Data entries
[Start of Attachment]

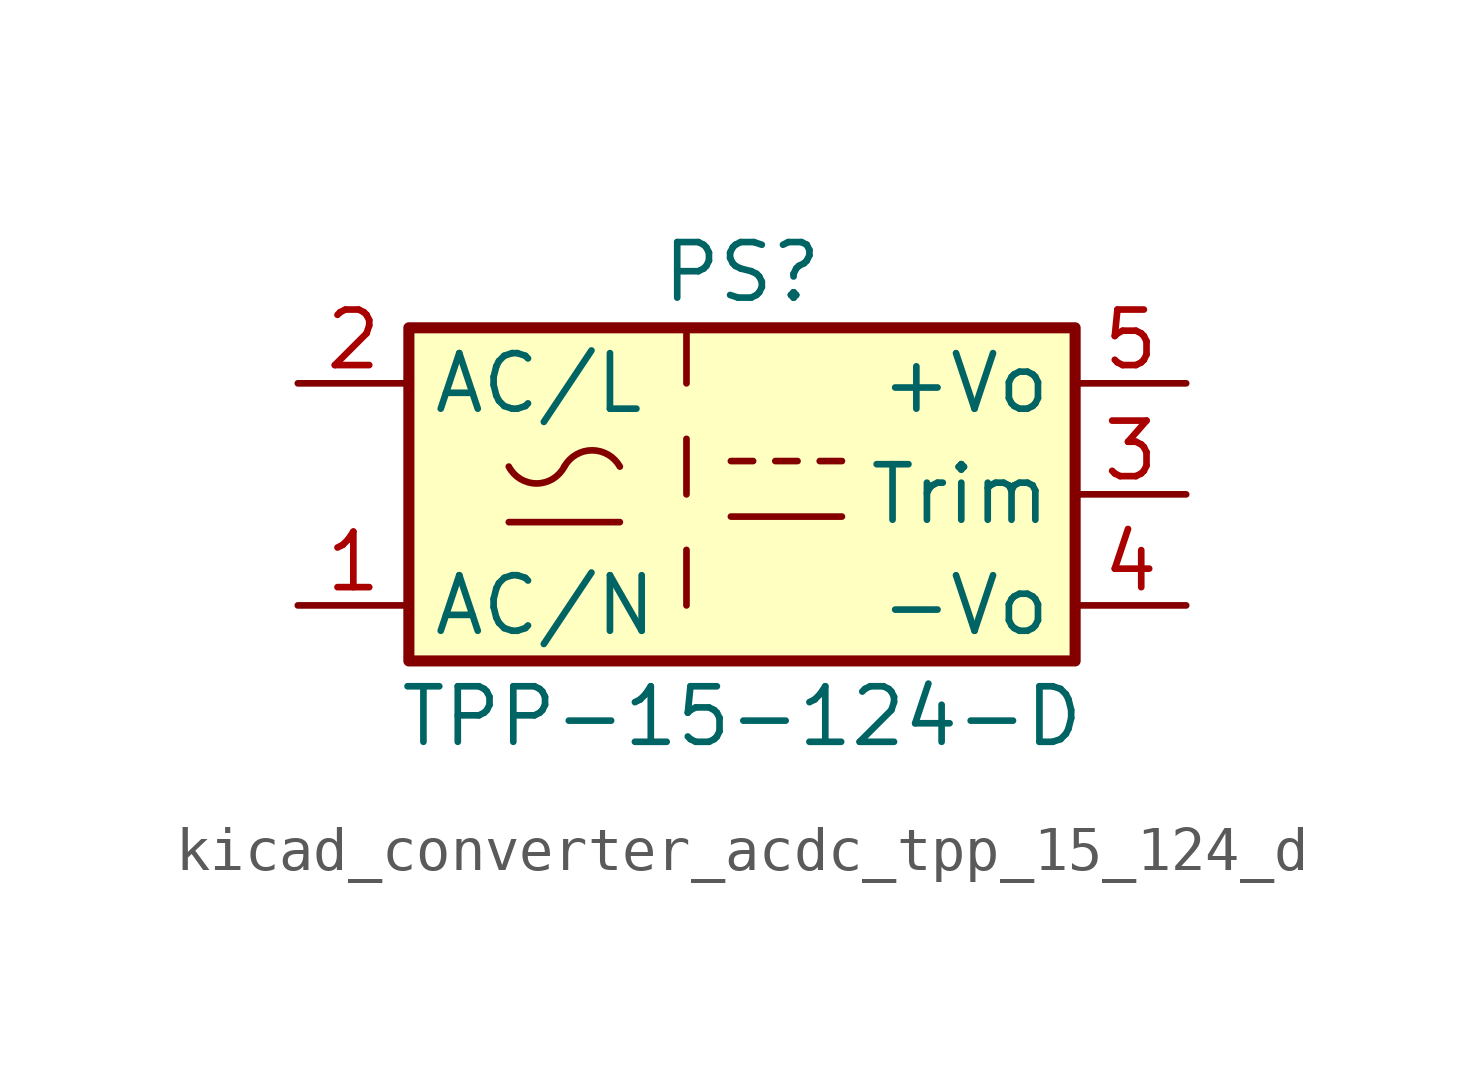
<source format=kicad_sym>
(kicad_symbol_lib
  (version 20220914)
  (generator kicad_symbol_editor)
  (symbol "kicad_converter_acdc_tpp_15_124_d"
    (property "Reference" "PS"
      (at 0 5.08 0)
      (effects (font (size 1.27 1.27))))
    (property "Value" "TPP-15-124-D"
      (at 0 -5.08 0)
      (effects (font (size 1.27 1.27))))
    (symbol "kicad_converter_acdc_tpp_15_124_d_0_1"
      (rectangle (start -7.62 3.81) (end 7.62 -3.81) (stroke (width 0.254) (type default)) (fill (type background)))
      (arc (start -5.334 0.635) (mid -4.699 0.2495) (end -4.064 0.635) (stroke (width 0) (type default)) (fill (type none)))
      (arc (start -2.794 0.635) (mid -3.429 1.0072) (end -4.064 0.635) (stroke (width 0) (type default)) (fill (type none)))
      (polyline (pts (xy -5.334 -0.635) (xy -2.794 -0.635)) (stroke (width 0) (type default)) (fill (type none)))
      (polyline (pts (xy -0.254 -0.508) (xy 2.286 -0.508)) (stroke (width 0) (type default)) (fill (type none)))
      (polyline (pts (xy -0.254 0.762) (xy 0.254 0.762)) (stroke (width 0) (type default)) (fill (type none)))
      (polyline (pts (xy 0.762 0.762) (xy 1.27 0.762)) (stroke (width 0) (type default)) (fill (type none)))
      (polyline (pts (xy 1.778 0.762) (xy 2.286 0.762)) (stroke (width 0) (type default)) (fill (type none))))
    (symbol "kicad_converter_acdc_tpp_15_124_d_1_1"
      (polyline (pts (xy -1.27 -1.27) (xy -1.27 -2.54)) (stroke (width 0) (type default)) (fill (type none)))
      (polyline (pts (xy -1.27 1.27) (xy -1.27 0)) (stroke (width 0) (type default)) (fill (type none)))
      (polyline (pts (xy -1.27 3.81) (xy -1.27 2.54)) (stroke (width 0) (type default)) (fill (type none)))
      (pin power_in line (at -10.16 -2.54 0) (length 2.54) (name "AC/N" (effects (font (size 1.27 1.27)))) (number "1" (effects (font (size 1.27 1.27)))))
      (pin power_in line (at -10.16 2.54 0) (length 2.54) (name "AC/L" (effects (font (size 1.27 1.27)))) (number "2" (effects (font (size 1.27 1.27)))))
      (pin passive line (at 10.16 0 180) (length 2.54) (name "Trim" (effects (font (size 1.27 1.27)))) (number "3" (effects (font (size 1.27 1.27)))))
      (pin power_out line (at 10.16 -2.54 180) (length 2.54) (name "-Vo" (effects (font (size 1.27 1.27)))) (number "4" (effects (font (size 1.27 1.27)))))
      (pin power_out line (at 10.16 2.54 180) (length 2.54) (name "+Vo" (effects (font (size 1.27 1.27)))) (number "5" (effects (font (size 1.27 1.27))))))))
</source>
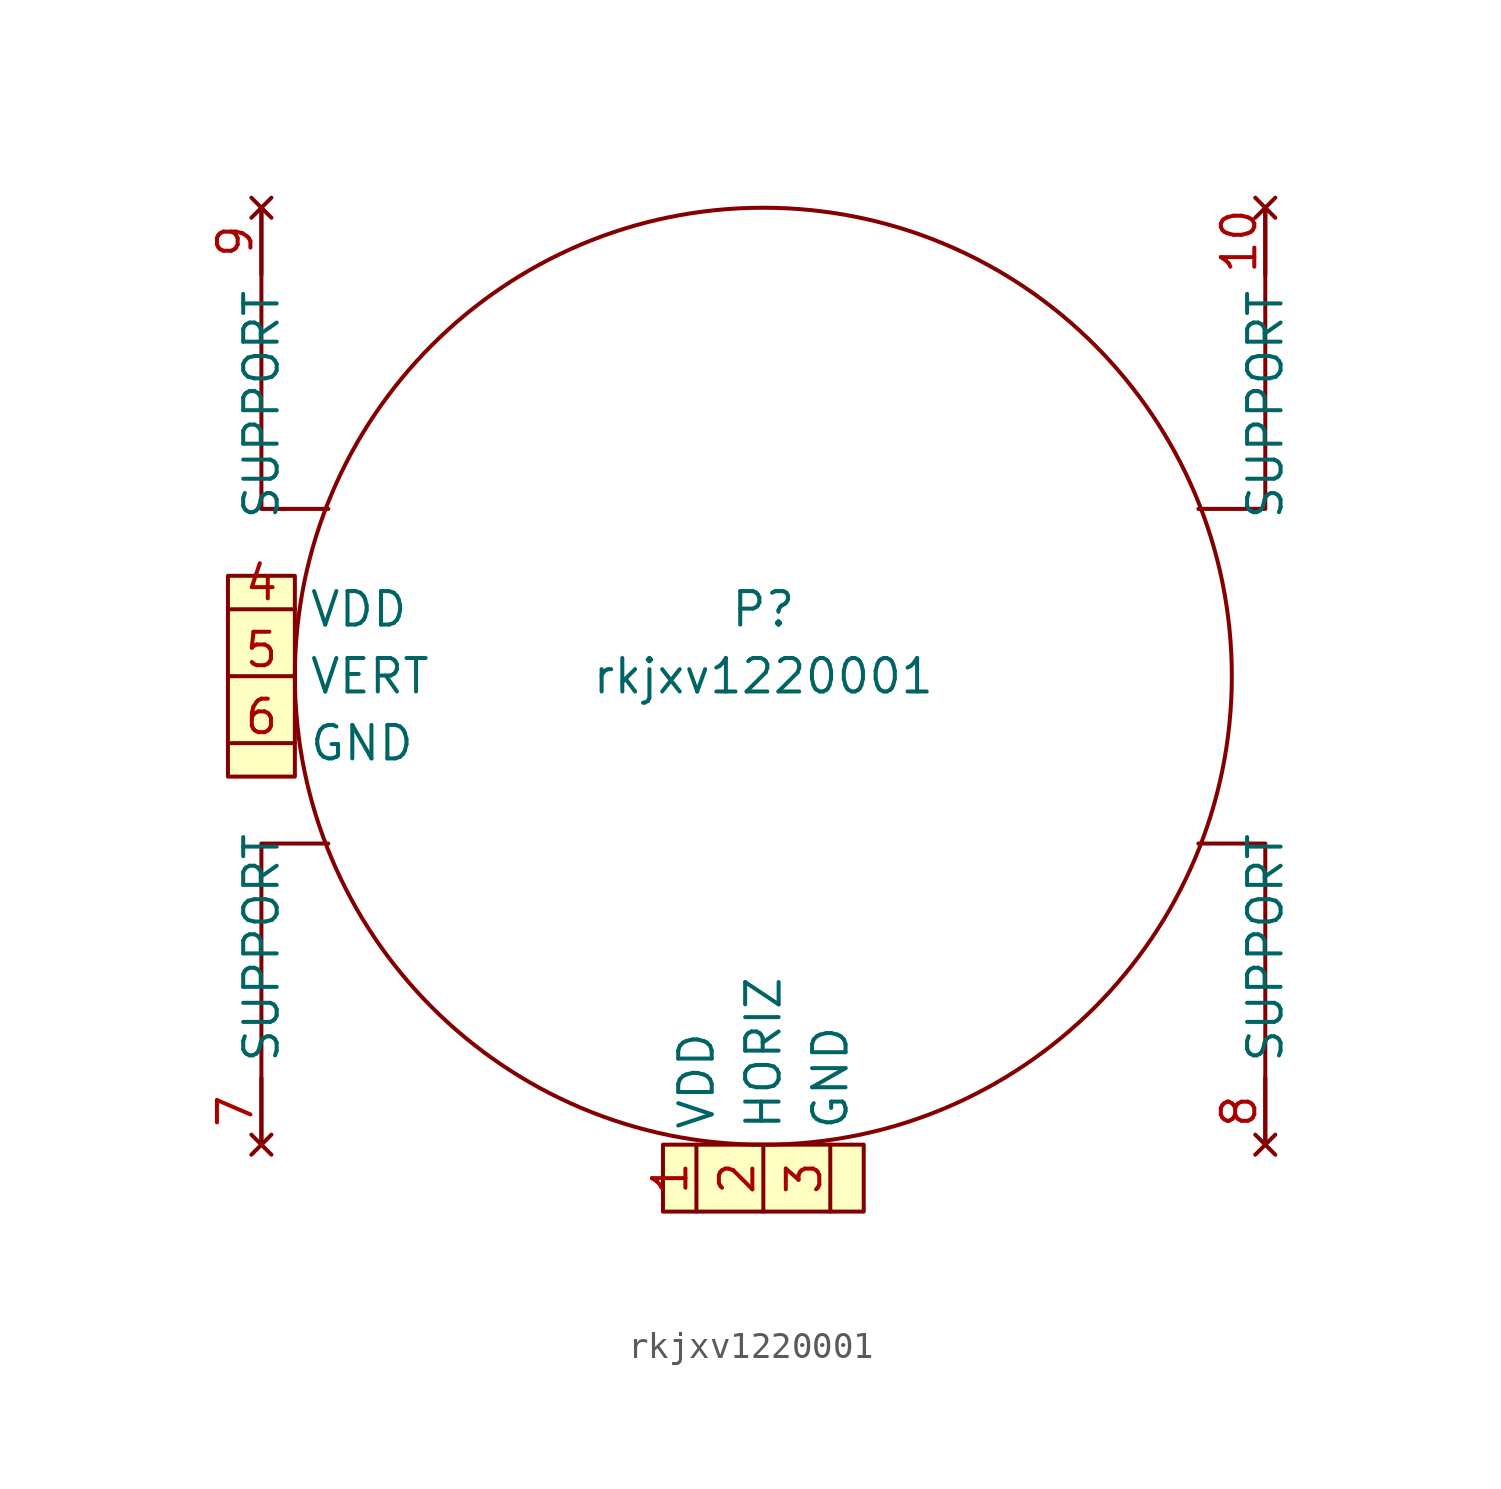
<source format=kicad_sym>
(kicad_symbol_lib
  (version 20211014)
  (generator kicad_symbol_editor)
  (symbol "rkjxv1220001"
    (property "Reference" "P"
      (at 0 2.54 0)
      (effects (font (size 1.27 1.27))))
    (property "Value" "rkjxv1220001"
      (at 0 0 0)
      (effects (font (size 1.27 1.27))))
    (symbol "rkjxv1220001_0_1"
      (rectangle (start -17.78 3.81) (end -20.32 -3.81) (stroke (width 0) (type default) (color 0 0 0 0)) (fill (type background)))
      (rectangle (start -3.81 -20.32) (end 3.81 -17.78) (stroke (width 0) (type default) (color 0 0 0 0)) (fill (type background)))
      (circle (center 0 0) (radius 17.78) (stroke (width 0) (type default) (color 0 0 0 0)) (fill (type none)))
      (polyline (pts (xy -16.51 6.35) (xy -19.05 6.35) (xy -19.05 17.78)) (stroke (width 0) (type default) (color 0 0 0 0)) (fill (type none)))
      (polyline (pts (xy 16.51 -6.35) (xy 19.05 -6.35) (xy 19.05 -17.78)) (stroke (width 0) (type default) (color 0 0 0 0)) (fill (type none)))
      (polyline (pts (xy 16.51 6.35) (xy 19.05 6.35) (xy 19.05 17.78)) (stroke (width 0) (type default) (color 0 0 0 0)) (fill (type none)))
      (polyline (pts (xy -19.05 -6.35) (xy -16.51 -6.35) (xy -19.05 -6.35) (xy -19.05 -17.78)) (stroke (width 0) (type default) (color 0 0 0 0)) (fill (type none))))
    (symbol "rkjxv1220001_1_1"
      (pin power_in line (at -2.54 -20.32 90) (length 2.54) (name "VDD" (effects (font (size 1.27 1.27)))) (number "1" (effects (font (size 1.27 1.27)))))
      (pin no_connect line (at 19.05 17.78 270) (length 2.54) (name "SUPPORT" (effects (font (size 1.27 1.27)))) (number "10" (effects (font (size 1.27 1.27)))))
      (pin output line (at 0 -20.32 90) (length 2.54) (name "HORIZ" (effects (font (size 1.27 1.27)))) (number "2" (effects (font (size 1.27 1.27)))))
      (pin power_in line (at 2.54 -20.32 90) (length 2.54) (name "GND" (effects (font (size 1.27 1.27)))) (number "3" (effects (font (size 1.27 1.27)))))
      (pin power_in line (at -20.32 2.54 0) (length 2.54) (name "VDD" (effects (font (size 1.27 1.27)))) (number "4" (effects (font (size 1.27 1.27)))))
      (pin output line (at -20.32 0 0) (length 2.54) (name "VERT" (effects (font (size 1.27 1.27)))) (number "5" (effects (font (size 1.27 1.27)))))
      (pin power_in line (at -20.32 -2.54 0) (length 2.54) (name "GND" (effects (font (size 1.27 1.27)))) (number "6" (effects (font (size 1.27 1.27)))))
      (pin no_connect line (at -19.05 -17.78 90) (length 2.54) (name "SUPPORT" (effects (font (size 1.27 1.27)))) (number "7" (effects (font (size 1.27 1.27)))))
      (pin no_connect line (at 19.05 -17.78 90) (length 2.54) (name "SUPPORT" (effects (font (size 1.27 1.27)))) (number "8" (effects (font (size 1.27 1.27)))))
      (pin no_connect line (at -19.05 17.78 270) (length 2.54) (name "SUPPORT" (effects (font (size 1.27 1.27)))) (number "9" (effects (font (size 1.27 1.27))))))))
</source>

[End of Attachment]

Problem details
With the pictures left out, write out all of the data exactly.

Expected answer
<source format=kicad_sym>
(kicad_symbol_lib
  (version 20220914)
  (generator kicad_symbol_editor)
  (symbol "kicad_converter_acdc_tpp_15_124_d"
    (property "Reference" "PS"
      (at 0 5.08 0)
      (effects (font (size 1.27 1.27))))
    (property "Value" "TPP-15-124-D"
      (at 0 -5.08 0)
      (effects (font (size 1.27 1.27))))
    (symbol "kicad_converter_acdc_tpp_15_124_d_0_1"
      (rectangle (start -7.62 3.81) (end 7.62 -3.81) (stroke (width 0.254) (type default)) (fill (type background)))
      (arc (start -5.334 0.635) (mid -4.699 0.2495) (end -4.064 0.635) (stroke (width 0) (type default)) (fill (type none)))
      (arc (start -2.794 0.635) (mid -3.429 1.0072) (end -4.064 0.635) (stroke (width 0) (type default)) (fill (type none)))
      (polyline (pts (xy -5.334 -0.635) (xy -2.794 -0.635)) (stroke (width 0) (type default)) (fill (type none)))
      (polyline (pts (xy -0.254 -0.508) (xy 2.286 -0.508)) (stroke (width 0) (type default)) (fill (type none)))
      (polyline (pts (xy -0.254 0.762) (xy 0.254 0.762)) (stroke (width 0) (type default)) (fill (type none)))
      (polyline (pts (xy 0.762 0.762) (xy 1.27 0.762)) (stroke (width 0) (type default)) (fill (type none)))
      (polyline (pts (xy 1.778 0.762) (xy 2.286 0.762)) (stroke (width 0) (type default)) (fill (type none))))
    (symbol "kicad_converter_acdc_tpp_15_124_d_1_1"
      (polyline (pts (xy -1.27 -1.27) (xy -1.27 -2.54)) (stroke (width 0) (type default)) (fill (type none)))
      (polyline (pts (xy -1.27 1.27) (xy -1.27 0)) (stroke (width 0) (type default)) (fill (type none)))
      (polyline (pts (xy -1.27 3.81) (xy -1.27 2.54)) (stroke (width 0) (type default)) (fill (type none)))
      (pin power_in line (at -10.16 -2.54 0) (length 2.54) (name "AC/N" (effects (font (size 1.27 1.27)))) (number "1" (effects (font (size 1.27 1.27)))))
      (pin power_in line (at -10.16 2.54 0) (length 2.54) (name "AC/L" (effects (font (size 1.27 1.27)))) (number "2" (effects (font (size 1.27 1.27)))))
      (pin passive line (at 10.16 0 180) (length 2.54) (name "Trim" (effects (font (size 1.27 1.27)))) (number "3" (effects (font (size 1.27 1.27)))))
      (pin power_out line (at 10.16 -2.54 180) (length 2.54) (name "-Vo" (effects (font (size 1.27 1.27)))) (number "4" (effects (font (size 1.27 1.27)))))
      (pin power_out line (at 10.16 2.54 180) (length 2.54) (name "+Vo" (effects (font (size 1.27 1.27)))) (number "5" (effects (font (size 1.27 1.27))))))))
</source>
<source format=kicad_sym>
(kicad_symbol_lib
  (version 20211014)
  (generator kicad_symbol_editor)
  (symbol "rkjxv1220001"
    (property "Reference" "P"
      (at 0 2.54 0)
      (effects (font (size 1.27 1.27))))
    (property "Value" "rkjxv1220001"
      (at 0 0 0)
      (effects (font (size 1.27 1.27))))
    (symbol "rkjxv1220001_0_1"
      (rectangle (start -17.78 3.81) (end -20.32 -3.81) (stroke (width 0) (type default) (color 0 0 0 0)) (fill (type background)))
      (rectangle (start -3.81 -20.32) (end 3.81 -17.78) (stroke (width 0) (type default) (color 0 0 0 0)) (fill (type background)))
      (circle (center 0 0) (radius 17.78) (stroke (width 0) (type default) (color 0 0 0 0)) (fill (type none)))
      (polyline (pts (xy -16.51 6.35) (xy -19.05 6.35) (xy -19.05 17.78)) (stroke (width 0) (type default) (color 0 0 0 0)) (fill (type none)))
      (polyline (pts (xy 16.51 -6.35) (xy 19.05 -6.35) (xy 19.05 -17.78)) (stroke (width 0) (type default) (color 0 0 0 0)) (fill (type none)))
      (polyline (pts (xy 16.51 6.35) (xy 19.05 6.35) (xy 19.05 17.78)) (stroke (width 0) (type default) (color 0 0 0 0)) (fill (type none)))
      (polyline (pts (xy -19.05 -6.35) (xy -16.51 -6.35) (xy -19.05 -6.35) (xy -19.05 -17.78)) (stroke (width 0) (type default) (color 0 0 0 0)) (fill (type none))))
    (symbol "rkjxv1220001_1_1"
      (pin power_in line (at -2.54 -20.32 90) (length 2.54) (name "VDD" (effects (font (size 1.27 1.27)))) (number "1" (effects (font (size 1.27 1.27)))))
      (pin no_connect line (at 19.05 17.78 270) (length 2.54) (name "SUPPORT" (effects (font (size 1.27 1.27)))) (number "10" (effects (font (size 1.27 1.27)))))
      (pin output line (at 0 -20.32 90) (length 2.54) (name "HORIZ" (effects (font (size 1.27 1.27)))) (number "2" (effects (font (size 1.27 1.27)))))
      (pin power_in line (at 2.54 -20.32 90) (length 2.54) (name "GND" (effects (font (size 1.27 1.27)))) (number "3" (effects (font (size 1.27 1.27)))))
      (pin power_in line (at -20.32 2.54 0) (length 2.54) (name "VDD" (effects (font (size 1.27 1.27)))) (number "4" (effects (font (size 1.27 1.27)))))
      (pin output line (at -20.32 0 0) (length 2.54) (name "VERT" (effects (font (size 1.27 1.27)))) (number "5" (effects (font (size 1.27 1.27)))))
      (pin power_in line (at -20.32 -2.54 0) (length 2.54) (name "GND" (effects (font (size 1.27 1.27)))) (number "6" (effects (font (size 1.27 1.27)))))
      (pin no_connect line (at -19.05 -17.78 90) (length 2.54) (name "SUPPORT" (effects (font (size 1.27 1.27)))) (number "7" (effects (font (size 1.27 1.27)))))
      (pin no_connect line (at 19.05 -17.78 90) (length 2.54) (name "SUPPORT" (effects (font (size 1.27 1.27)))) (number "8" (effects (font (size 1.27 1.27)))))
      (pin no_connect line (at -19.05 17.78 270) (length 2.54) (name "SUPPORT" (effects (font (size 1.27 1.27)))) (number "9" (effects (font (size 1.27 1.27))))))))
</source>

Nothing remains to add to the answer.